Passage shown
▬▬▬▬▬▬

Is California Experiencing More “Weather Whiplash”?

After the heavy rains of the past few days over central and northern California, a number of media outlets are talking about California suffering from “Weather Whiplash”, since the record precipitation this autumn follows a year of drier than normal conditions.

And several media outlets are going much further, claiming the the “whiplash” is the result of climate change and is worsening over time (see below).  Such articles quote from scientists whose research suggested increasing whiplash based on their examination of climate model projections.

Well, what is the truth?

Global warming has been significant for several decades so we should see evidence of increasing “whiplash” if climate change is a major forcing mechanism.  Strangely, none of the handful of studies in the scientific literature on whiplash has looked at the observational record.  Just the climate models.

But in this blog, the analysis will be done!

Let’s examine the NOAA/NWS climate division data for California, and specifically, the precipitation for California’s wet season of November through March from 1900 through 2021 (see below).

One is struck by several things.   

There is really not much trend in California’s winter precipitation.

And there is a lot of up and down variability—yes, weather whiplash.   But there does not seem to be any long-term trend for more or less precipitation whiplash.

▬▬▬▬▬▬

Listed records
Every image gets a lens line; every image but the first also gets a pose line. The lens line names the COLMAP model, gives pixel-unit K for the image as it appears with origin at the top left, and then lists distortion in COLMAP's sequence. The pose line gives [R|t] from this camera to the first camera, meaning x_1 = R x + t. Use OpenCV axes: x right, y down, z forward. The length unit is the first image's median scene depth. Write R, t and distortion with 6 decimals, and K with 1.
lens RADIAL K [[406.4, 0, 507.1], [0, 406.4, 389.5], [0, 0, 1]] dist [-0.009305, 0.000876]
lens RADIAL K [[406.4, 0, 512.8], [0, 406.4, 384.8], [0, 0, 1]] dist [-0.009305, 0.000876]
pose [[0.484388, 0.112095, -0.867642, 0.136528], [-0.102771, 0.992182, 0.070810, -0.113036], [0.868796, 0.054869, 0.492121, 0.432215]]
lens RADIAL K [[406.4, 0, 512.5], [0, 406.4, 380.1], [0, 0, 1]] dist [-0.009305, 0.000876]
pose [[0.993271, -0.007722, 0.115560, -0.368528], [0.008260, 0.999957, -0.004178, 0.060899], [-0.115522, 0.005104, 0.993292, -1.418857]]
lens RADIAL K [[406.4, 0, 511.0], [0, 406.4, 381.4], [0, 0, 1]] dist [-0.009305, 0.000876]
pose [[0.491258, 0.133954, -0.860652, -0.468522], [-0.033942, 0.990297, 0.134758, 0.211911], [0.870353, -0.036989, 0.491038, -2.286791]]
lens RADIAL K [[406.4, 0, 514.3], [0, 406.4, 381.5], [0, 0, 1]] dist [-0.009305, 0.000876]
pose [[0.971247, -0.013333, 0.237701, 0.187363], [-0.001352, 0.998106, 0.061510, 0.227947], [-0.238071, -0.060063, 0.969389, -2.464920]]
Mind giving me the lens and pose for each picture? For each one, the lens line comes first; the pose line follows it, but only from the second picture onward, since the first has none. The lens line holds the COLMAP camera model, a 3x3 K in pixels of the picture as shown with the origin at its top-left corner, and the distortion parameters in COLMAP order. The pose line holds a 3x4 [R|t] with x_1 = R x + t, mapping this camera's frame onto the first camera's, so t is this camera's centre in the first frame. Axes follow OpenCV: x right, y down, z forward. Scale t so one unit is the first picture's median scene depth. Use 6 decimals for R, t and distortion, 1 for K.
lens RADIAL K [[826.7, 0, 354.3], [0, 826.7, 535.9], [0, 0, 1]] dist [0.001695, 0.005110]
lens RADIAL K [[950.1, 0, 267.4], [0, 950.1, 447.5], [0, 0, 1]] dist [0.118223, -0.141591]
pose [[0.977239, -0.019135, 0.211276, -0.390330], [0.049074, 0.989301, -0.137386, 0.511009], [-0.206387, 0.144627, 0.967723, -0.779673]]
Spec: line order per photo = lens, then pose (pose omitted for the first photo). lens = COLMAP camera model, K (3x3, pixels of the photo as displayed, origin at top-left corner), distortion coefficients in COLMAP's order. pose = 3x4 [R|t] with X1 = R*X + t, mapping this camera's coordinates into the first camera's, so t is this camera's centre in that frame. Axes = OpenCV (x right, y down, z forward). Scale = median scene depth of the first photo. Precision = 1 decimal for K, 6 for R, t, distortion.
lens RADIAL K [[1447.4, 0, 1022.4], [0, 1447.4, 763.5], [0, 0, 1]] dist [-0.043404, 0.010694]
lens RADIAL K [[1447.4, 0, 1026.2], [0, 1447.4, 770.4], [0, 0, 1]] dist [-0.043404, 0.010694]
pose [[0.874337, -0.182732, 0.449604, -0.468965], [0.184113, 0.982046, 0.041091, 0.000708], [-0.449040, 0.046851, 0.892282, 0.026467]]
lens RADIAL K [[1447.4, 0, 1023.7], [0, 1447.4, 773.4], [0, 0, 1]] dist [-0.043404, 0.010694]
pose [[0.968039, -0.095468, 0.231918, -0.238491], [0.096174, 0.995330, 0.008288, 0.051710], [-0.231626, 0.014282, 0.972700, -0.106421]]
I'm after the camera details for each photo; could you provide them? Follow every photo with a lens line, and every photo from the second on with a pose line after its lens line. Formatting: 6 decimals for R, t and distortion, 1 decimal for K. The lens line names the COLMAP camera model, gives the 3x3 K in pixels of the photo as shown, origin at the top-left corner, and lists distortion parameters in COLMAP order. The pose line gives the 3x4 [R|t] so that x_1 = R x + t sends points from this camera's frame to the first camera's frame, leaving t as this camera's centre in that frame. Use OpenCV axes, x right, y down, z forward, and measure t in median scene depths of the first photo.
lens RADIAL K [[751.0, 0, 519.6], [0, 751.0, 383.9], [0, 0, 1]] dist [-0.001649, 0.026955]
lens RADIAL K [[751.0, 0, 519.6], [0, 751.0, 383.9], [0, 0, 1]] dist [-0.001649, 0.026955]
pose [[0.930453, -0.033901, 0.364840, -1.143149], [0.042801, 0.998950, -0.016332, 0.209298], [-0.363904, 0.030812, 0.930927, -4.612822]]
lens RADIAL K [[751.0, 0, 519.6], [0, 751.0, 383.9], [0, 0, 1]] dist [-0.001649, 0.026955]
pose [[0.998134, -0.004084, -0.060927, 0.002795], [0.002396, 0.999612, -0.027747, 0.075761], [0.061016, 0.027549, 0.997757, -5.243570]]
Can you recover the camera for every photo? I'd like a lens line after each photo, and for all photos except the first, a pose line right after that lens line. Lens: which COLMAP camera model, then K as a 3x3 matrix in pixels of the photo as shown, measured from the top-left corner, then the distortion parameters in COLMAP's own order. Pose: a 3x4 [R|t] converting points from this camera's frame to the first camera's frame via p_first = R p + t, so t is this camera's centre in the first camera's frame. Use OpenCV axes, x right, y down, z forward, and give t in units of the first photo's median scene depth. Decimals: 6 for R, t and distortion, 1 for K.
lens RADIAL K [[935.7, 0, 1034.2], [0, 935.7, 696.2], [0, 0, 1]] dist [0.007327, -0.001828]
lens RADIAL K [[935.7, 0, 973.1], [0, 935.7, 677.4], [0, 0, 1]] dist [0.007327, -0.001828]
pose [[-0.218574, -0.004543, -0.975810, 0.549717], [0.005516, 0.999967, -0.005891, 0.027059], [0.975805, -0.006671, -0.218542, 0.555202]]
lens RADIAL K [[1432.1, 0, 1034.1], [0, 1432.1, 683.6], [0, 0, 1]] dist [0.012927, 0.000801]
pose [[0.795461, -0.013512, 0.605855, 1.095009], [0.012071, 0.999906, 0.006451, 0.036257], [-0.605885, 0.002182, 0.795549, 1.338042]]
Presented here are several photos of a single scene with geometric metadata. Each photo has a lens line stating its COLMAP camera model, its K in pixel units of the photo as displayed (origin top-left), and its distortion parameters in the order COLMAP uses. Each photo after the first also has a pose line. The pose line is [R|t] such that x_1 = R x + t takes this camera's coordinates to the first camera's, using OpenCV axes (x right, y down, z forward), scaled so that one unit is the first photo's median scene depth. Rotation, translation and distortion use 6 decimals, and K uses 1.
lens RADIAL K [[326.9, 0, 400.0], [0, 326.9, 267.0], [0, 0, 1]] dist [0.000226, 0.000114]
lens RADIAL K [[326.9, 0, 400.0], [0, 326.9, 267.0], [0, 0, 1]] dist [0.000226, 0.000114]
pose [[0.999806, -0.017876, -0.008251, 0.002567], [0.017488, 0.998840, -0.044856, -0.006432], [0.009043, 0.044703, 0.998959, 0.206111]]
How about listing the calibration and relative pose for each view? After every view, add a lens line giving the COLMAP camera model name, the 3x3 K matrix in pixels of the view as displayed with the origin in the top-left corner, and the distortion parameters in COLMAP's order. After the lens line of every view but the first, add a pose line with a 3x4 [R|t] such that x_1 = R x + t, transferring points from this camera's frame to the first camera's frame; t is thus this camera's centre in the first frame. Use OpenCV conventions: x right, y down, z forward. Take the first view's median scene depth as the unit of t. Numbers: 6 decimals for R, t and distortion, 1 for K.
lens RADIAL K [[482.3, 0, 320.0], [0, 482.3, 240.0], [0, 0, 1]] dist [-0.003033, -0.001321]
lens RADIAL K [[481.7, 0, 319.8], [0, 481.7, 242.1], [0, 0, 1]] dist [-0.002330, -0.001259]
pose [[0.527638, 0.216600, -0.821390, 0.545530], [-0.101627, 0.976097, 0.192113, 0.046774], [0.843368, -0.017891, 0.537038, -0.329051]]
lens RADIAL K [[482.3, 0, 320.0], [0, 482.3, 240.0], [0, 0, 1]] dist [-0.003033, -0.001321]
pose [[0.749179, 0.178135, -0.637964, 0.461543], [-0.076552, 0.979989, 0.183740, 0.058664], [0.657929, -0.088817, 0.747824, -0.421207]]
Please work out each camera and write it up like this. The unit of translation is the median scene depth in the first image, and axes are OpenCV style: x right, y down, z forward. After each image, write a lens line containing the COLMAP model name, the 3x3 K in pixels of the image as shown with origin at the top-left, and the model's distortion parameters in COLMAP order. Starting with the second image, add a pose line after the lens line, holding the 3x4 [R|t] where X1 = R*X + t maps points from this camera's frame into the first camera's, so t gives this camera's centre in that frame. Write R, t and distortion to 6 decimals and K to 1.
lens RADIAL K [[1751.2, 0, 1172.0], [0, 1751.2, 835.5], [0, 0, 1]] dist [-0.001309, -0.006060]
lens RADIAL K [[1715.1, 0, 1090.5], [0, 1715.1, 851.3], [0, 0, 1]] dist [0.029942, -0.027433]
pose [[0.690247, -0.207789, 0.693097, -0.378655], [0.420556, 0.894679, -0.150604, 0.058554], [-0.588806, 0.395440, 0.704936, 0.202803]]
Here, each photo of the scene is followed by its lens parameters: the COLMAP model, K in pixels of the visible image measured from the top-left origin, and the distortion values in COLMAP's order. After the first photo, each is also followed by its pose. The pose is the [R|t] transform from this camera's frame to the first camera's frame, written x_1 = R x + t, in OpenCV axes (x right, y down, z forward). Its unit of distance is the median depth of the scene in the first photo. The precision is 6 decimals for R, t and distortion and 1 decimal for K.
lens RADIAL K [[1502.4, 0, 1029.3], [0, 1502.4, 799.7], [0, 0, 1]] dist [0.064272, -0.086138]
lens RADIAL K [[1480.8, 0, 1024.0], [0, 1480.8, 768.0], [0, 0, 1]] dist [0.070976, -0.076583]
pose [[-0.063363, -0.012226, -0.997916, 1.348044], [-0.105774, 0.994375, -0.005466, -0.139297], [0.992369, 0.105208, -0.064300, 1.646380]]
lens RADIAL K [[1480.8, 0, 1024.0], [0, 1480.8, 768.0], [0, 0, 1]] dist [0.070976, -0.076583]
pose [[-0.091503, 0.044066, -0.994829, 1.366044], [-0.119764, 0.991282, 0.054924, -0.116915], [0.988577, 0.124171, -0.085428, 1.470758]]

▬▬▬▬▬▬

Things to do
1: Shorten the paragraph of the California weather whiplash text that begins "Global warming has been significant," keeping its main facts.
2: Update the rows from the first one through the line holding "-0.060063, 0.969389, -2.464920]]", inclusive, replacing "image" with "photo" and changing nothing else.

Responses for each task
1: With decades of significant global warming, increasing "whiplash" should be visible if climate change is a major forcing mechanism. Yet the few scientific studies on whiplash have looked only at climate models, not the observational record.

2:
Every photo gets a lens line; every photo but the first also gets a pose line. The lens line names the COLMAP model, gives pixel-unit K for the photo as it appears with origin at the top left, and then lists distortion in COLMAP's sequence. The pose line gives [R|t] from this camera to the first camera, meaning x_1 = R x + t. Use OpenCV axes: x right, y down, z forward. The length unit is the first photo's median scene depth. Write R, t and distortion with 6 decimals, and K with 1.
lens RADIAL K [[406.4, 0, 507.1], [0, 406.4, 389.5], [0, 0, 1]] dist [-0.009305, 0.000876]
lens RADIAL K [[406.4, 0, 512.8], [0, 406.4, 384.8], [0, 0, 1]] dist [-0.009305, 0.000876]
pose [[0.484388, 0.112095, -0.867642, 0.136528], [-0.102771, 0.992182, 0.070810, -0.113036], [0.868796, 0.054869, 0.492121, 0.432215]]
lens RADIAL K [[406.4, 0, 512.5], [0, 406.4, 380.1], [0, 0, 1]] dist [-0.009305, 0.000876]
pose [[0.993271, -0.007722, 0.115560, -0.368528], [0.008260, 0.999957, -0.004178, 0.060899], [-0.115522, 0.005104, 0.993292, -1.418857]]
lens RADIAL K [[406.4, 0, 511.0], [0, 406.4, 381.4], [0, 0, 1]] dist [-0.009305, 0.000876]
pose [[0.491258, 0.133954, -0.860652, -0.468522], [-0.033942, 0.990297, 0.134758, 0.211911], [0.870353, -0.036989, 0.491038, -2.286791]]
lens RADIAL K [[406.4, 0, 514.3], [0, 406.4, 381.5], [0, 0, 1]] dist [-0.009305, 0.000876]
pose [[0.971247, -0.013333, 0.237701, 0.187363], [-0.001352, 0.998106, 0.061510, 0.227947], [-0.238071, -0.060063, 0.969389, -2.464920]]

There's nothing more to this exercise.